Comme d’habitude, le « Guide suprême » est resté dans le purdah afin de réapparaître une fois que le soulèvement serait écrasé aussi rapidement qu’il l’espérait. Cette fois, cela ne s’est pas produit. Le silence de Khamenei pendant 16 jours signifiait que le pouvoir vertical ne pouvait pas utiliser les avantages de la verticalité, c’est-à-dire une prise de décision rapide et une action rapide.

Les différentes parties si la machine répressive ne savait pas quoi faire. Dans la ville de Sari, par exemple, ils ont arrêté 786 personnes en une journée avant de réaliser qu’ils n’avaient nulle part où les garder.

À Zahedan, la sécurité islamique a utilisé des balles réelles, faisant plus de 100 morts.

A Bushehr, la même sécurité a permis aux manifestants d’occuper les bâtiments officiels.

Au Khouzistan, le gouverneur a ordonné la fermeture des écoles apparemment à cause des tempêtes de poussière, mais pour empêcher les manifestations.

Un commandant nerveux à Téhéran a envoyé une unité lourdement armée à Bandar Abbas pour réprimer les manifestations dans l’île de Qishm. Mais au moment où il est arrivé, Qishm était calme et des hommes armés sont allés faire des courses.

L’horizontalité a aidé les manifestants de plusieurs manières.
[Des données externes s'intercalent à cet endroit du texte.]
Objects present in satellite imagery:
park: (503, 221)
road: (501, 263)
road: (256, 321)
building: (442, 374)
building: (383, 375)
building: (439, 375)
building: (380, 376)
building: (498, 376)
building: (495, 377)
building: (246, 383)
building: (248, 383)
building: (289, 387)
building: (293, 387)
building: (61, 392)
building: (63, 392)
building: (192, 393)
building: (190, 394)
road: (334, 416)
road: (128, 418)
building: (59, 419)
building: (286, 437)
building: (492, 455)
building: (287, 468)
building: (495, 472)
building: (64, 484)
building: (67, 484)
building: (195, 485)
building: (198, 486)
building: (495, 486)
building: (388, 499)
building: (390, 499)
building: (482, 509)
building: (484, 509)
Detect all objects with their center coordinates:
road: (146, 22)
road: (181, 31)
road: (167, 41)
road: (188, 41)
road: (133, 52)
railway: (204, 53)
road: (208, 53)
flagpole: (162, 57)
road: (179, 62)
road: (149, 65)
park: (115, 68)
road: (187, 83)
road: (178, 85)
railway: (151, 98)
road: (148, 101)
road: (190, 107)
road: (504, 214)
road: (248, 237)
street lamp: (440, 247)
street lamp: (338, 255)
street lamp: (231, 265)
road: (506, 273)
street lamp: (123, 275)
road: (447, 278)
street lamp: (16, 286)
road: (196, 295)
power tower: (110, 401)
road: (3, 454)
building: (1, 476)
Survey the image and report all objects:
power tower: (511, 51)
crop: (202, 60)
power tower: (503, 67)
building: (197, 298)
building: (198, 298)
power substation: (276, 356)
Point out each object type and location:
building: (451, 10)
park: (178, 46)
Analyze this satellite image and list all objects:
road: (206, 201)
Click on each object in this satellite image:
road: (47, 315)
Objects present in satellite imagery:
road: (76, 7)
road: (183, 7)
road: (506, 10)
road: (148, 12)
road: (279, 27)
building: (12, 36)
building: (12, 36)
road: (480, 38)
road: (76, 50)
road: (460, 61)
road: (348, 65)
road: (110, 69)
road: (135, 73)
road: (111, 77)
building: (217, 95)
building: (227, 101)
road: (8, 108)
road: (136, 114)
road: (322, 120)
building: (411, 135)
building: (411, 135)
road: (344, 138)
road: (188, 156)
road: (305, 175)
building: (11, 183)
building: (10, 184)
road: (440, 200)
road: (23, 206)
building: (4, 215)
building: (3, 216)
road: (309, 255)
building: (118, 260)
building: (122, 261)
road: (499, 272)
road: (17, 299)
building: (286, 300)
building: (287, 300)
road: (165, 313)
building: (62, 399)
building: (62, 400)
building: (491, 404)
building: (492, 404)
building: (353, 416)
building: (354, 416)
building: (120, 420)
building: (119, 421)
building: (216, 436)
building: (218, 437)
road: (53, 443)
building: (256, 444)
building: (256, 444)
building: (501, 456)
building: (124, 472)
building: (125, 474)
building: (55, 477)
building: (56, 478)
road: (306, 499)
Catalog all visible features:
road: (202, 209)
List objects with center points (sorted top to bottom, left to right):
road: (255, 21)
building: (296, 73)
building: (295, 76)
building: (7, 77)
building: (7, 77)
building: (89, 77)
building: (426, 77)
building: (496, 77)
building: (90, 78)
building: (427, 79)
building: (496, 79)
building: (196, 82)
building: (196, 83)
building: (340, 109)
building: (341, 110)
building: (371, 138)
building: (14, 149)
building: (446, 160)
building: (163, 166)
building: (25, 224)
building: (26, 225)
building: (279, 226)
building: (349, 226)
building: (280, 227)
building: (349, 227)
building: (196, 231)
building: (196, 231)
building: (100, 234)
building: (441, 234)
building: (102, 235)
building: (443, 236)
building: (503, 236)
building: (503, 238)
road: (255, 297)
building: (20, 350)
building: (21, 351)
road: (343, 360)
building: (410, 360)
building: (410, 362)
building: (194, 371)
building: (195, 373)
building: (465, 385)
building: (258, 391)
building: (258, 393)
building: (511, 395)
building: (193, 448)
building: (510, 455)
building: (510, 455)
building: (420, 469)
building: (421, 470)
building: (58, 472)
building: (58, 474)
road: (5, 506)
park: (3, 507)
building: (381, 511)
Ils pouvaient se déplacer rapidement d’un quartier à l’autre dans un jeu de cache-cache sans fin avec la sécurité islamique qui était gêné par les déplacements et le stationnement de leurs voitures blindées et de leurs motos.

En termes de rythme et de tempo, le pouvoir vertical était désavantagé face à une société horizontale. C’était comme si l’image était devenue trop grande pour son cadre.

Contrairement aux partisans du régime, pour la plupart des générations plus âgées, qui acquièrent de l’estime de soi grâce à un privilège accordé mais facilement retirable, les militants, pour la plupart jeunes, de la société horizontale, se considèrent comme étant « quelqu’un », ne serait-ce que parce qu’ils ont les 5 000 abonnés obligatoires sur Facebook. . Ils veulent être des sujets dans leur propre histoire de vie, pas des objets dans le rêve dystopique de quelqu’un d’autre.

Approchons-nous du nœud du problème ?

Le système khomeiniste a été exposé comme un colosse avec un pied d’argile.

L’histoire montre que des mouvements horizontaux pouvaient remporter des victoires tactiques, mais pas nécessairement des victoires stratégiques sans adopter une mesure de verticalité, c’est-à-dire développer une structure de direction centrale et les grandes lignes d’un projet politique.

En 1848, les mouvements révolutionnaires horizontaux gagnèrent tactiquement toute l’Europe occidentale, mais la victoire stratégique revint aux anciennes forces réactionnaires.

En 1917, un mouvement horizontal a renversé l’empire tsariste mais la victoire stratégique n’est pas revenue à Kerensky, mais à Lénine, qui a offert la verticalité nécessaire à l’époque.

Plus récemment, le « Printemps arabe » a renversé les structures de pouvoir verticales mais a fini par leur retour de différentes manières.

Les amoureux de la liberté iraniens ont remporté une victoire décisive, mais il reste encore beaucoup à faire avant d’obtenir la victoire finale.